Jeanne Calment outlived her daughter and grandson by decades, finally succumbing to natural causes at the ripe old age of 122. Calment, who was French and died almost two decades ago, is thought to be world's longest living person. But if subsequent advances in medicine have lulled you into thinking that you might exceed this record, think again.
An analysis of global demographic data published in Nature suggests that humans have a fixed shelf life, and that the odds of someone beating Calment’s record are low—although some scientists question this interpretation. They say that the data used in the analysis is not unequivocal, and that the paper doesn’t account for future advances in medicine.
Human life expectancy has steadily increased since the nineteenth century. Reports of supercentenarians—people such as Calment who live to older than 110—together with observations of model animals whose lifespans can be extended through genetic or dietary modifications, have prompted some to suggest that there is no upper limit on human lifespan. Others say that the steady increase in life expectancy and maximum human lifespan seen during the last century will eventually stop.
To investigate, Jan Vijg, a geneticist at Albert Einstein College of Medicine in New York City and his colleagues turned to the Human Mortality Database, which spans 38 countries and is jointly run by US and German demographers. They reasoned that if there’s no upper limit on lifespan, then the biggest increase in survival should be experienced by ever-older age groups as the years pass and medicine improves. Instead, they found that the age with the greatest improvement in survival got steadily higher since the early 20th century, but then started to plateau at about 99 in 1980. (The age has since increased by a very small amount).
Maximum age of death
The researchers went on to look at the International Database on Longevity, which focuses on the oldest people and is run by an international team. They found that the maximum reported age of death—the age of the oldest person to die in a given year—in France, Japan, the United States and the United Kingdom (the countries with the largest numbers of supercentenarians) increased rapidly between the 1970s and early 1990s but plateaued in the mid-1990s at 114.9 years. The researchers observed the same trend when they considered the second, third, fourth and fifth oldest person who died in a given year—and a similar peak age of 115 years old when they tracked the maximum annual age of death using another database run by the international Gerontology Research Group, which validates supercentenarian claims.
Vijg’s team concludes that there is a natural limit to human lifespan of about 115 years old. There will still be occasional outliers like Calment, but he calculates that the probability of a person exceeding 125 in any given year is less than 1 in 10,000.
The limit is surprising, says Vijg, given that the world’s population is increasing—supplying an ever-increasing pool of people who could live longer—and that nutrition and general health have improved. “If anything you would have expected more Jeanne Calments in recent years, but there aren’t."
But not everyone agrees with his team's interpretation. The age experiencing the greatest increase in survival may have plateaued in many countries, says James Vaupel, founding director of the Max Planck Institute for Demographic Research in Rostock, Germany. But it has not yet plateaued in some that are particularly relevant to this research, namely Japan, which has the world’s highest life expectancy – 83.7 years for those born in 2015, nor in France or Italy, which have large populations and high life expectancies.

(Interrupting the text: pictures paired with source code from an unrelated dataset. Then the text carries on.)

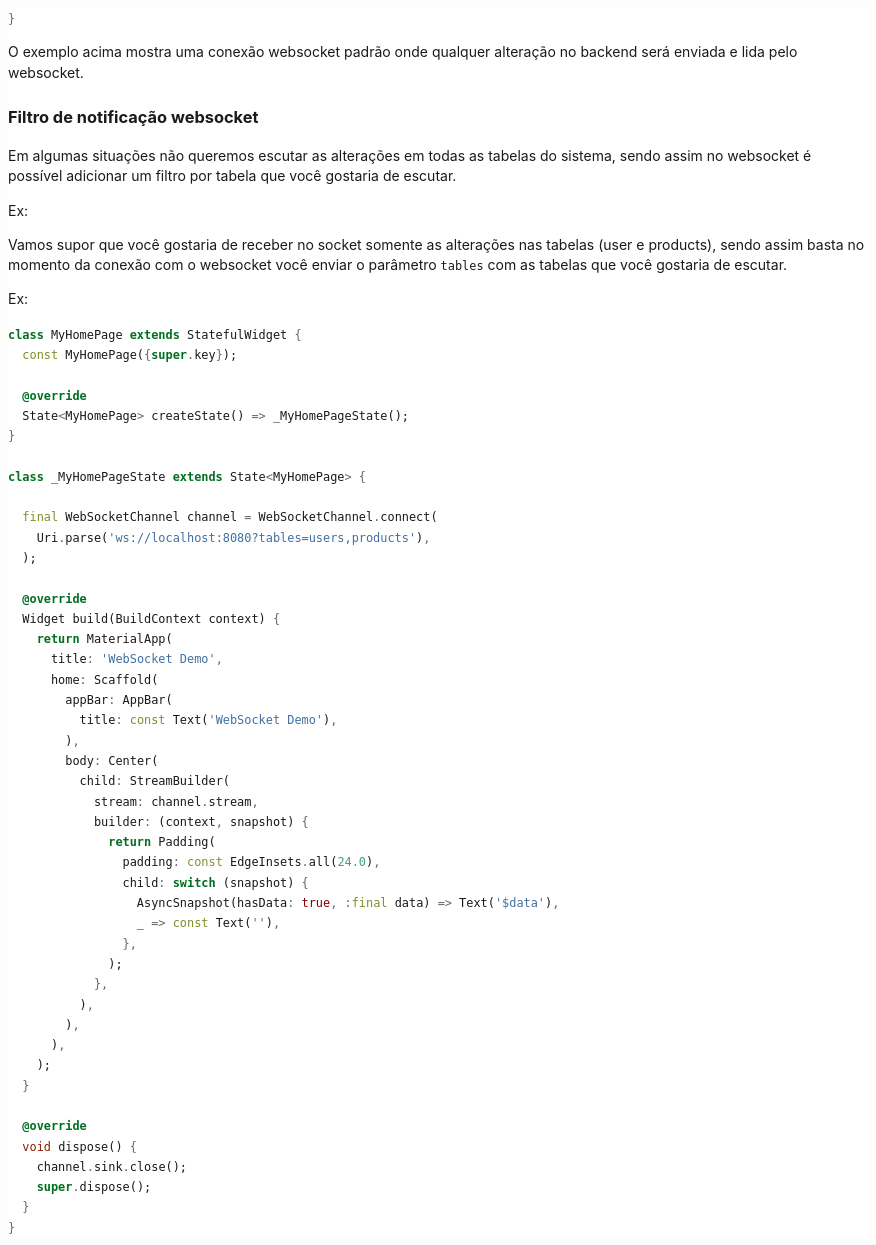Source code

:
 ```dart
}
```

O exemplo acima mostra uma conexão websocket padrão onde qualquer alteração no backend será enviada e lida pelo websocket.

### Filtro de notificação websocket

Em algumas situações não queremos escutar as alterações em todas as tabelas do sistema, sendo assim no websocket é possível adicionar um filtro por tabela que você gostaria de escutar.

Ex:

Vamos supor que você gostaria de receber no socket somente as alterações nas tabelas (user e products), sendo assim basta no momento da conexão com o websocket você enviar o parâmetro `tables` com as tabelas que você gostaria de escutar.

Ex:

```dart
class MyHomePage extends StatefulWidget {
  const MyHomePage({super.key});

  @override
  State<MyHomePage> createState() => _MyHomePageState();
}

class _MyHomePageState extends State<MyHomePage> {
  
  final WebSocketChannel channel = WebSocketChannel.connect(
    Uri.parse('ws://localhost:8080?tables=users,products'),
  );

  @override
  Widget build(BuildContext context) {
    return MaterialApp(
      title: 'WebSocket Demo',
      home: Scaffold(
        appBar: AppBar(
          title: const Text('WebSocket Demo'),
        ),
        body: Center(
          child: StreamBuilder(
            stream: channel.stream,
            builder: (context, snapshot) {
              return Padding(
                padding: const EdgeInsets.all(24.0),
                child: switch (snapshot) {
                  AsyncSnapshot(hasData: true, :final data) => Text('$data'),
                  _ => const Text(''),
                },
              );
            },
          ),
        ),
      ),
    );
  }

  @override
  void dispose() {
    channel.sink.close();
    super.dispose();
  }
}
```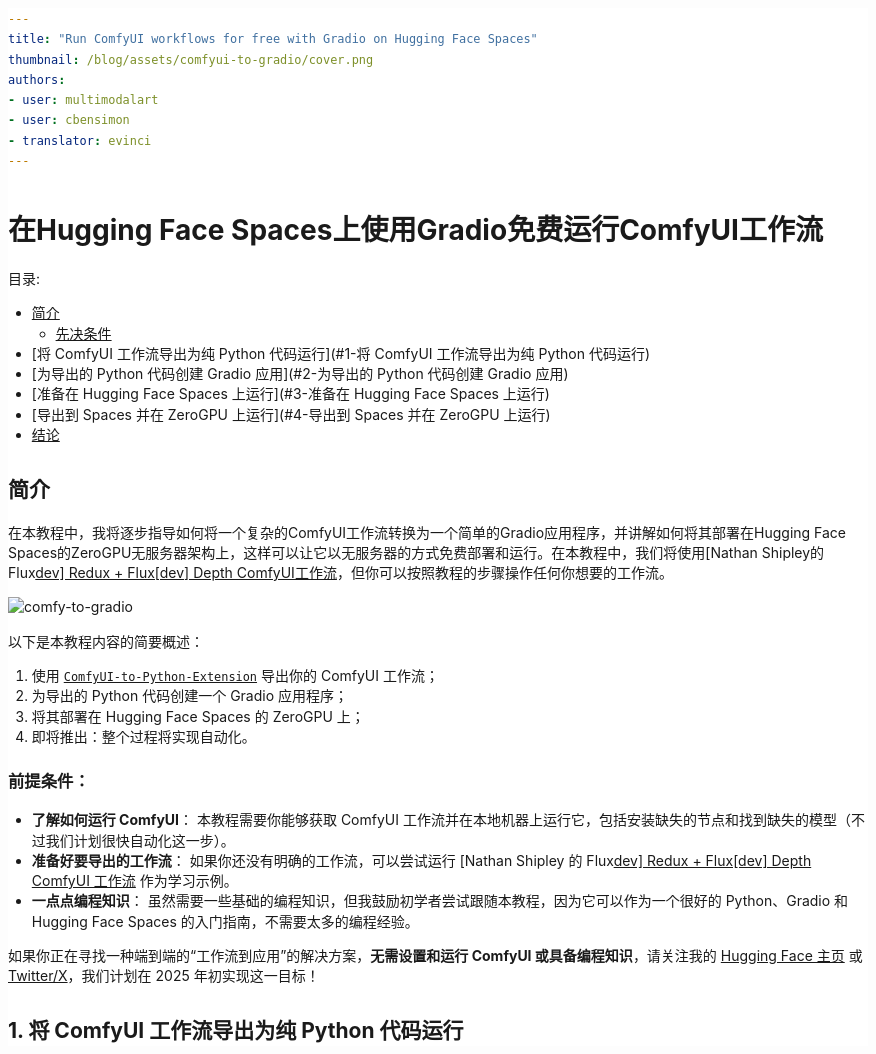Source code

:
 ```yaml
---
title: "Run ComfyUI workflows for free with Gradio on Hugging Face Spaces"
thumbnail: /blog/assets/comfyui-to-gradio/cover.png
authors:
- user: multimodalart
- user: cbensimon
- translator: evinci
---
```


# 在Hugging Face Spaces上使用Gradio免费运行ComfyUI工作流

目录:
- [简介](#简介)
    - [先决条件](#先决条件)
- [将 ComfyUI 工作流导出为纯 Python 代码运行](#1-将 ComfyUI 工作流导出为纯 Python 代码运行)
- [为导出的 Python 代码创建 Gradio 应用](#2-为导出的 Python 代码创建 Gradio 应用)
- [准备在 Hugging Face Spaces 上运行](#3-准备在 Hugging Face Spaces 上运行)
- [导出到 Spaces 并在 ZeroGPU 上运行](#4-导出到 Spaces 并在 ZeroGPU 上运行)
- [结论](#5-结论)

## 简介

在本教程中，我将逐步指导如何将一个复杂的ComfyUI工作流转换为一个简单的Gradio应用程序，并讲解如何将其部署在Hugging Face Spaces的ZeroGPU无服务器架构上，这样可以让它以无服务器的方式免费部署和运行。在本教程中，我们将使用[Nathan Shipley的Flux[dev\] Redux + Flux[dev] Depth ComfyUI工作流](https://gist.github.com/nathanshipley/7a9ac1901adde76feebe58d558026f68)，但你可以按照教程的步骤操作任何你想要的工作流。

![comfy-to-gradio](https://huggingface.co/datasets/huggingface/documentation-images/resolve/main/comfyu-to-gradio/main_ui_conversion.png)

以下是本教程内容的简要概述：

1. 使用 [`ComfyUI-to-Python-Extension`](https://github.com/pydn/ComfyUI-to-Python-Extension) 导出你的 ComfyUI 工作流；
2. 为导出的 Python 代码创建一个 Gradio 应用程序；
3. 将其部署在 Hugging Face Spaces 的 ZeroGPU 上；
4. 即将推出：整个过程将实现自动化。

### 前提条件：

- **了解如何运行 ComfyUI**：
  本教程需要你能够获取 ComfyUI 工作流并在本地机器上运行它，包括安装缺失的节点和找到缺失的模型（不过我们计划很快自动化这一步）。
- **准备好要导出的工作流**：
  如果你还没有明确的工作流，可以尝试运行 [Nathan Shipley 的 Flux[dev\] Redux + Flux[dev] Depth ComfyUI 工作流](https://gist.github.com/nathanshipley/7a9ac1901adde76feebe58d558026f68) 作为学习示例。
- **一点点编程知识**：
  虽然需要一些基础的编程知识，但我鼓励初学者尝试跟随本教程，因为它可以作为一个很好的 Python、Gradio 和 Hugging Face Spaces 的入门指南，不需要太多的编程经验。

如果你正在寻找一种端到端的“工作流到应用”的解决方案，**无需设置和运行 ComfyUI 或具备编程知识**，请关注我的 [Hugging Face 主页](https://huggingface.co/multimodalart/) 或 [Twitter/X](https://twitter.com/multimodalart)，我们计划在 2025 年初实现这一目标！

## 1. 将 ComfyUI 工作流导出为纯 Python 代码运行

Vijg’s paper includes “one-sided conclusions”, says Vaupel. But Vijg argues that the increase in the survival age in even these three countries has significantly slowed down in recent years and so seems to be trending towards no increase.
Medicine not included
Researchers also cite future developments in medicine that could further increase maximum lifespan, which the paper does not address. “Of course there are limits to human lifespan if you don’t interfere,” says Richard Faragher, a biogerontologist at the University of Brighton, UK.
In worms, mice and flies, for instance, researchers have radically extended lifespan by suppressing genes involved in growth-factor signalling, or by restricting food. Human cells have been rejuvenated by delivering RNA encoding a protein that extends telomeres, protective caps on the ends of chromosomes that are associated with ageing and disease. If it wasn’t possible to extend the maximum lifespan in humans, says Faragher, “this would make us different from every other experimental species we’ve tried”.
Vijg argues that findings in model organisms aren’t necessarily applicable to humans because these animals are bred to have certain traits. And at least one lifespan-extending strategy, caloric restriction, is much less effective when used in wild mice or monkeys, he says. “I’m not saying drugs or tissue engineering couldn’t be very beneficial to increase our average lifespan, but will they really enable us to break through this ceiling of 115? I find that highly unlikely,” Vijg says. “Lifespan is controlled by too many genes. You could maybe plug one of those holes, but there are still another 10,000 other holes springing up.”
Biomedical gerontologist Aubrey de Grey, chief science officer of the SENS Research Foundation Mountain View, California, which develops and promotes rejeuvenation biotechnologies, is more hopeful. “Unlike a dam, the pressure on the so-far-unplugged leaks actually diminishes as one plugs more and more of them,” he says. “The result in this paper is absolutely correct, but it says nothing about the potential of future medicine, only the performance of today’s and yesterday’s medicine.”